> [Problem requirements]:
Look through the data below. Collect every line where the word "waar" occurs.

> [The data]:
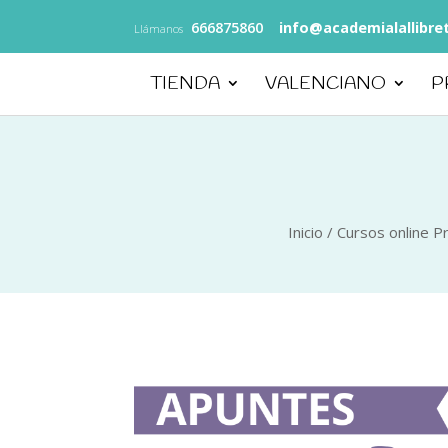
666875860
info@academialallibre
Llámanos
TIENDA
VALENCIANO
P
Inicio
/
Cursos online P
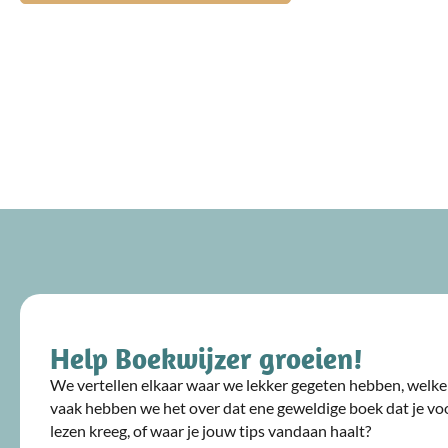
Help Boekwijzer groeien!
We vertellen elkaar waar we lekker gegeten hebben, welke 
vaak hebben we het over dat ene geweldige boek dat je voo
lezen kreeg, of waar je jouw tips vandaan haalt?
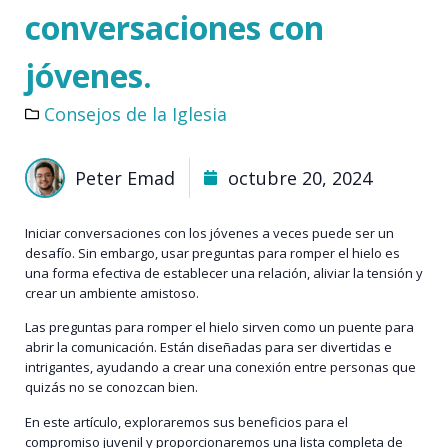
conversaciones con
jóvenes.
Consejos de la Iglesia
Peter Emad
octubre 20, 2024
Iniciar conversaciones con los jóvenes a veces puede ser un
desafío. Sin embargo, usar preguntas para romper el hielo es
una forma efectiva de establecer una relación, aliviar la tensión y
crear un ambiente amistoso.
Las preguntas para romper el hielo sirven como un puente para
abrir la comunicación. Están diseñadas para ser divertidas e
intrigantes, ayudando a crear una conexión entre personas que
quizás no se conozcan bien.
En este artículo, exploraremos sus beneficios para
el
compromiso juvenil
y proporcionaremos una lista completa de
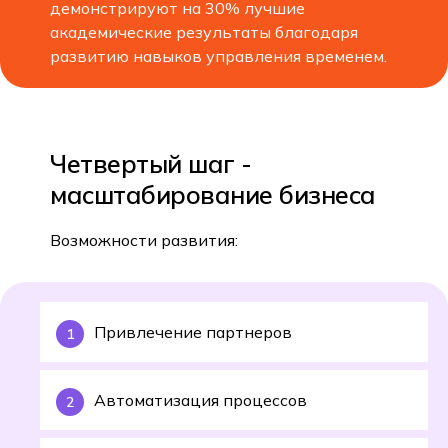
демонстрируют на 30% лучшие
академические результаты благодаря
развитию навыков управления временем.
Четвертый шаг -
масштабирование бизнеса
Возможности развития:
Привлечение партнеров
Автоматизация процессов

==

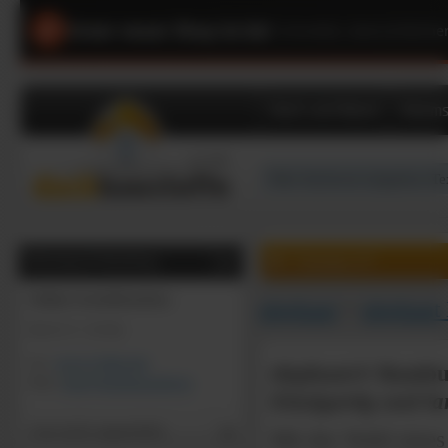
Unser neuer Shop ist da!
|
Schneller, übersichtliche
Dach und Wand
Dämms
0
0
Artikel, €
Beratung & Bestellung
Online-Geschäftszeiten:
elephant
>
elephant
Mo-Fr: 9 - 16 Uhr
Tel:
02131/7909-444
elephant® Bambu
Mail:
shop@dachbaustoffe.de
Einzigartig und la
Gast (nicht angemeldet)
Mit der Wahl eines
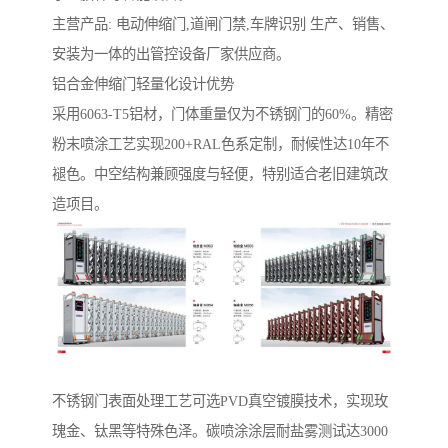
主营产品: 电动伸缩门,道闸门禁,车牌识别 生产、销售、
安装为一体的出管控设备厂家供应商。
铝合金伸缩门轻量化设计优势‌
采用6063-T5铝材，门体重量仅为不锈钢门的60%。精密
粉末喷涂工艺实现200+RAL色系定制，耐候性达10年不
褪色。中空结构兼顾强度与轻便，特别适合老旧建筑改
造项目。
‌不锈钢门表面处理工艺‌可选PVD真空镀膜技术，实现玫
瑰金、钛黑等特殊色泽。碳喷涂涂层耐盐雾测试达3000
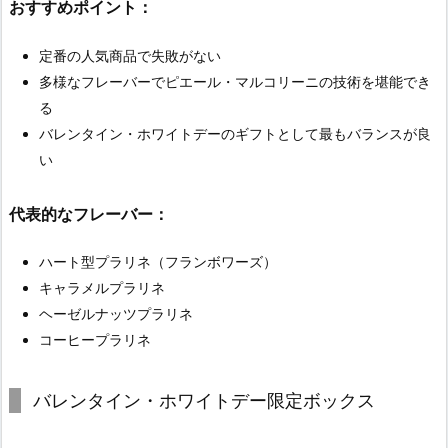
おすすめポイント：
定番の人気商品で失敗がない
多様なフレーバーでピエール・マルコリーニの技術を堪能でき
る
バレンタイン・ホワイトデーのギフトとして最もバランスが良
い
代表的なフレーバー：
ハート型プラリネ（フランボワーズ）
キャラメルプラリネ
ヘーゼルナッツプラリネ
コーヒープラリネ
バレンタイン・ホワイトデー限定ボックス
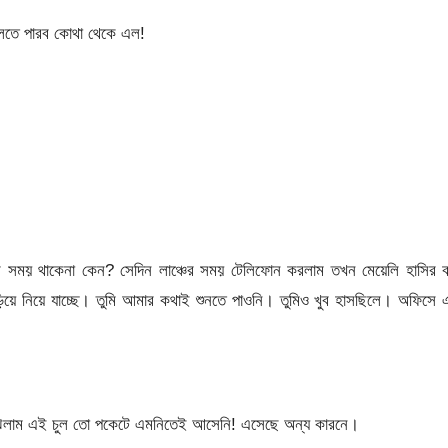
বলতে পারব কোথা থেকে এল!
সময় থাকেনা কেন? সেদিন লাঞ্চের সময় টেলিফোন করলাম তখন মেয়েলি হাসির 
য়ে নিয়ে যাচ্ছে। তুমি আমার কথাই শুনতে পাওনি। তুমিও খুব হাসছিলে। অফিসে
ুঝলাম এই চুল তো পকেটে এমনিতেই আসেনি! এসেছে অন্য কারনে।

...

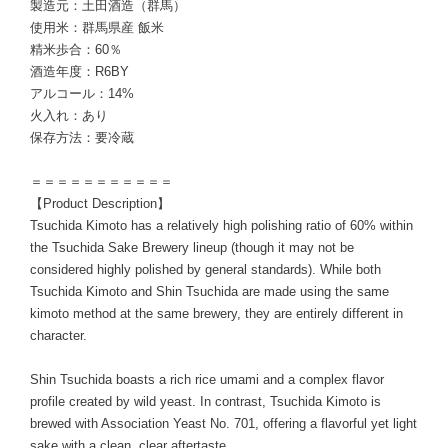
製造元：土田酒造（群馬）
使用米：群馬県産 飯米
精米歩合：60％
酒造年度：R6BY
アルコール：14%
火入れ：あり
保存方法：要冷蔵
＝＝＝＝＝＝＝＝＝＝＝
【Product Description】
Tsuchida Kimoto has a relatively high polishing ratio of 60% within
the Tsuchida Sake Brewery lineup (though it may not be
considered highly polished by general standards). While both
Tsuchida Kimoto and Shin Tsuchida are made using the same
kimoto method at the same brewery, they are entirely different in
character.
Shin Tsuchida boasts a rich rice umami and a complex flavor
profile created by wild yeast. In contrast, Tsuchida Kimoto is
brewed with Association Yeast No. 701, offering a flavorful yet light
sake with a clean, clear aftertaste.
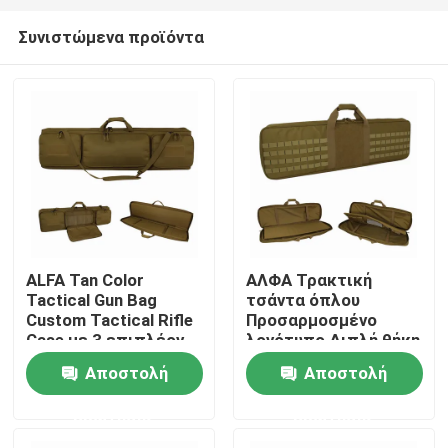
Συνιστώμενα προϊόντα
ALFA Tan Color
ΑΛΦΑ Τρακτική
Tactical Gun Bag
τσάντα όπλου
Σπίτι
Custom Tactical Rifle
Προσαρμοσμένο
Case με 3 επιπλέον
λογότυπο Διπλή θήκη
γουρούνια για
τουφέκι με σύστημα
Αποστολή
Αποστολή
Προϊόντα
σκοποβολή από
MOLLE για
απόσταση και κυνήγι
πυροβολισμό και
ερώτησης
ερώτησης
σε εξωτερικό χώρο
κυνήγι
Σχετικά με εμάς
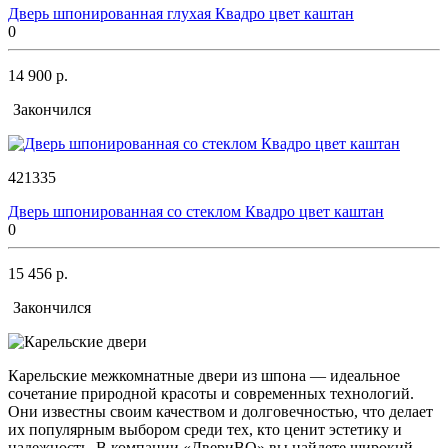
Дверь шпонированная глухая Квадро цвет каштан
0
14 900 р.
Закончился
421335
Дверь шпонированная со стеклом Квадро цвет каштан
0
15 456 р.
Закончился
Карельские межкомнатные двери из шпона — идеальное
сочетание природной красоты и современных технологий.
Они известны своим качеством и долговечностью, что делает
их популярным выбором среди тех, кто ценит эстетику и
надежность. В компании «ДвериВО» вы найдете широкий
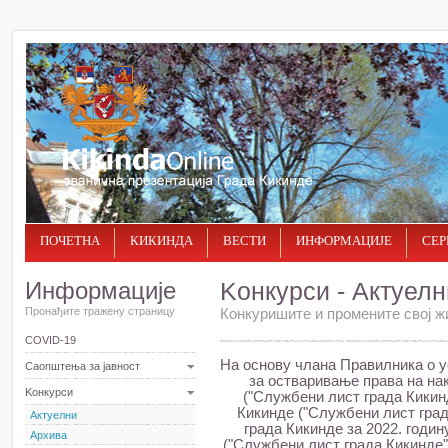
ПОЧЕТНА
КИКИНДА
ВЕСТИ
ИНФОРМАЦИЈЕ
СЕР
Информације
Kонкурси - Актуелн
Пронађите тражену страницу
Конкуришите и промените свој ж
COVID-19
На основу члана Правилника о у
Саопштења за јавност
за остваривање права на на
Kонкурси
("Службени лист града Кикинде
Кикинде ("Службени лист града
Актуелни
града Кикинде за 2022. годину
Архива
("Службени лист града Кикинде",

> [Exercise result]:
We vertellen elkaar waar we lekker gegeten hebben, welke 
lezen kreeg, of waar je jouw tips vandaan haalt?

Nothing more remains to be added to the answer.